RALEIGH, N.C. (AP) — North Carolina Gov. Roy Cooper on Friday announced his initial choices for a new state board that administers both elections and ethics laws, even as he presses his latest legal challenge against the law that created the combined panel.

Cooper, a Democrat, appointed eight people — four Democrats and four Republicans, as the law requires. Cooper had to choose from the nominees submitted by the chairman of each state party. Each party chair nominated six. Most of his choices were attorneys, and some with experience on the previous state elections board or county boards.

The eight members will soon present to Cooper two more nominees, who must be unaffiliated or Libertarian. He must choose between them to appoint a ninth member.

The nine will serve through April 2019, according to the latest law approved last month by the Republican-controlled General Assembly. It took effect Friday because Cooper decided to let it become law without his signature.

There hasn’t been a board seated since last June, the result of extended litigation between Cooper and GOP leaders. That has led to difficulties for the state board and county boards to carry out their responsibilities.

A Cooper spokesman said this week the governor decided to name the board because it’s important to have one as this year’s elections approach. Traditional absentee balloting for the May 8 primary begins Monday.
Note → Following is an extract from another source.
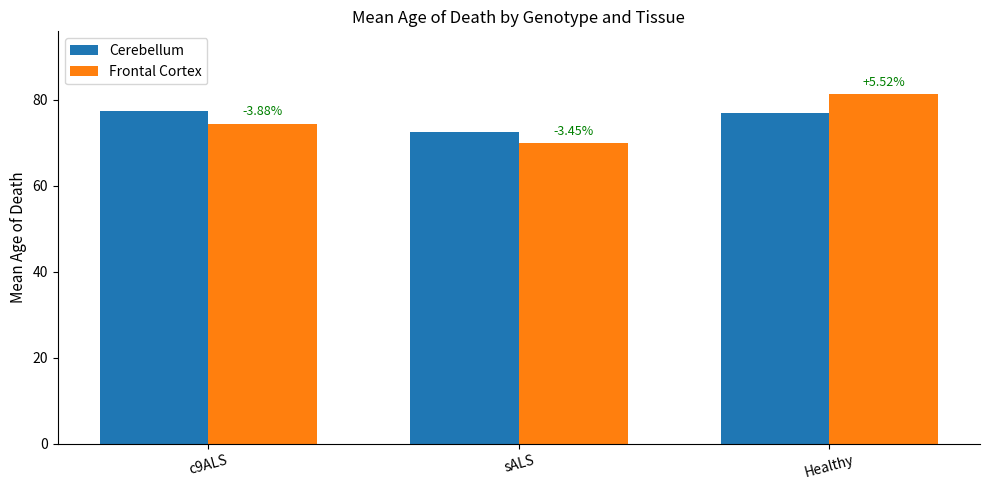

What position from the right is c9ALS?

3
A news release from board staff said the appointees soon are likely to take up local voting plans, campaign finance and ethics complaints and whether to recognize the Green Party as an official state party.

The law marks the third version of the Bipartisan State Board of Elections and Ethics Enforcement backed by the legislature since December 2016.

Cooper, a Democrat, sued over the previous two versions and won in court both times, based on arguments that the retooled board’s makeup failed to ensure a majority of members would share the governor’s views and priorities.

But a state Supreme Court decision earlier this week narrowed the scope of a ruling in his favor, making it less likely that he could temporarily block the third version while his latest lawsuit continues.

Democratic appointees are former State Board of Elections member Josh Malcolm of Pembroke, who also serves on the Lumbee tribe’s Supreme Court; Raleigh attorney Andy Penry; attorney Valerie Johnson of Durham County; and Watauga County elections board member Stella Anderson.

Republican appointees are lawyers Stacy “Four” Eggers of Boone, John Lewis of Mount Pleasant and John Hemphill of Raleigh; and Ken Raymond, chairman of the Forsyth County elections board. Lewis is deputy counsel for the state Republican Party.

Anderson and Eggers, who is also the Watauga County attorney and a former Watauga elections board member, have clashed over the years back home. So have Anderson and Eggers’ brother, Luke, previously the Watauga board chairman. Some of the fighting has been over the location of early voting sites at or near Appalachian State University.